2.22 De même, ce type de contrat peut porter sur des terres nues, louées sur une base annuelle. En pareil cas, l’on suppose que le fermier a déjà une exploitation et a accès à d’autres terres, de sorte qu’un tel contrat a pour effet d’étendre leur exploitation, habituellement pour des périodes de courte durée. Dans ce cas également, il ressort de la pratique que, même si les contrats sont conclus pour de courtes durées, le fermier continue d’occuper la terre pendant de très longues périodes.

Contrats inversés

2.23 Le modèle classique de bail fait intervenir un propriétaire riche en terre et un ouvrier qui la travaille mais qui n’en a pas. L’on trouve cependant plusieurs exemples de scénarios inversés, des petits propriétaires louant leur terre à de grandes exploitations tout en accomplissant un travail rémunéré soit sur leur propre terre, soit ailleurs (voir l’encadré 2.5).

2.25 Il existe également des contrats inversés de métayage selon lesquels un grand nombre de petits propriétaires, qui n’ont pas accès à des capitaux suffisants pour mener une exploitation efficace, concluent un accord avec un grand métayer. Cela existe aussi dans certaines régions d’Europe centrale, où les propriétaires qui ont recouvré leurs terres en confient parfois la gestion à la coopérative locale en contrepartie d’un emploi et d’une partie des produits de leurs terres (voir l’encadré 2.6).

*Jeu de données*
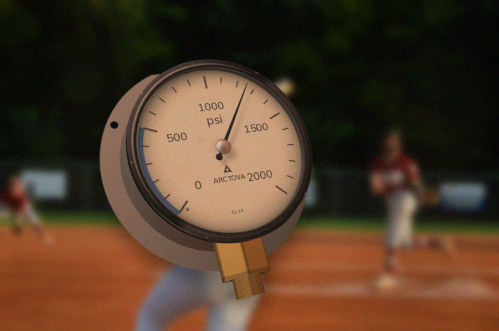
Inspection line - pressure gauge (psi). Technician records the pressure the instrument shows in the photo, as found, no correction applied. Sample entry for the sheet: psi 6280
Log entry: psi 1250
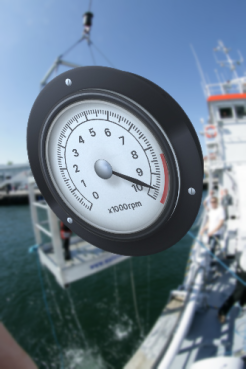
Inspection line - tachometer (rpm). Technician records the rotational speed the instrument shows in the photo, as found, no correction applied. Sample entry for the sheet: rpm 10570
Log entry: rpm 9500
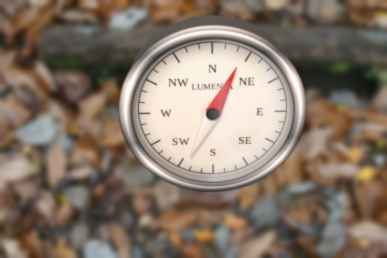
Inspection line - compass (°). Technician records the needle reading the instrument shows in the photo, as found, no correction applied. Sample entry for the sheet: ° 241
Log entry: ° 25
--
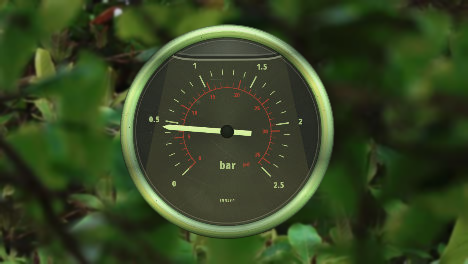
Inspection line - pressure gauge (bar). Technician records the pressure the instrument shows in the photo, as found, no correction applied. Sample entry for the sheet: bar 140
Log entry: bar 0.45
--
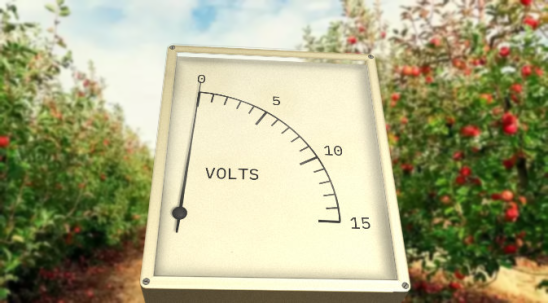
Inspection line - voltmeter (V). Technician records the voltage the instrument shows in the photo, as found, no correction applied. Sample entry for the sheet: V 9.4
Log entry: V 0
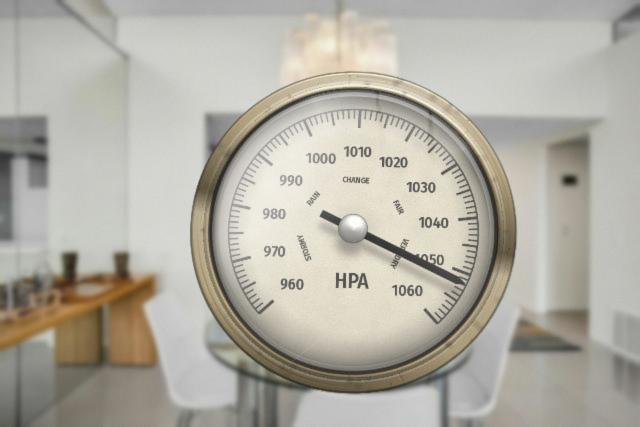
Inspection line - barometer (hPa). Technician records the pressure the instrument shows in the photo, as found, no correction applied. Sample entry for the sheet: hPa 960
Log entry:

*Consignes de travail*
Reproduisez mot pour mot le passage du texte sur les baux agricoles qui commence aux mots « 2.25 Il existe » et s'arrête après « (voir l’encadré 2.6). ». Les données n'ont aucun lien avec le texte sur les baux agricoles.

*Réponse rédigée*
2.25 Il existe également des contrats inversés de métayage selon lesquels un grand nombre de petits propriétaires, qui n’ont pas accès à des capitaux suffisants pour mener une exploitation efficace, concluent un accord avec un grand métayer. Cela existe aussi dans certaines régions d’Europe centrale, où les propriétaires qui ont recouvré leurs terres en confient parfois la gestion à la coopérative locale en contrepartie d’un emploi et d’une partie des produits de leurs terres (voir l’encadré 2.6).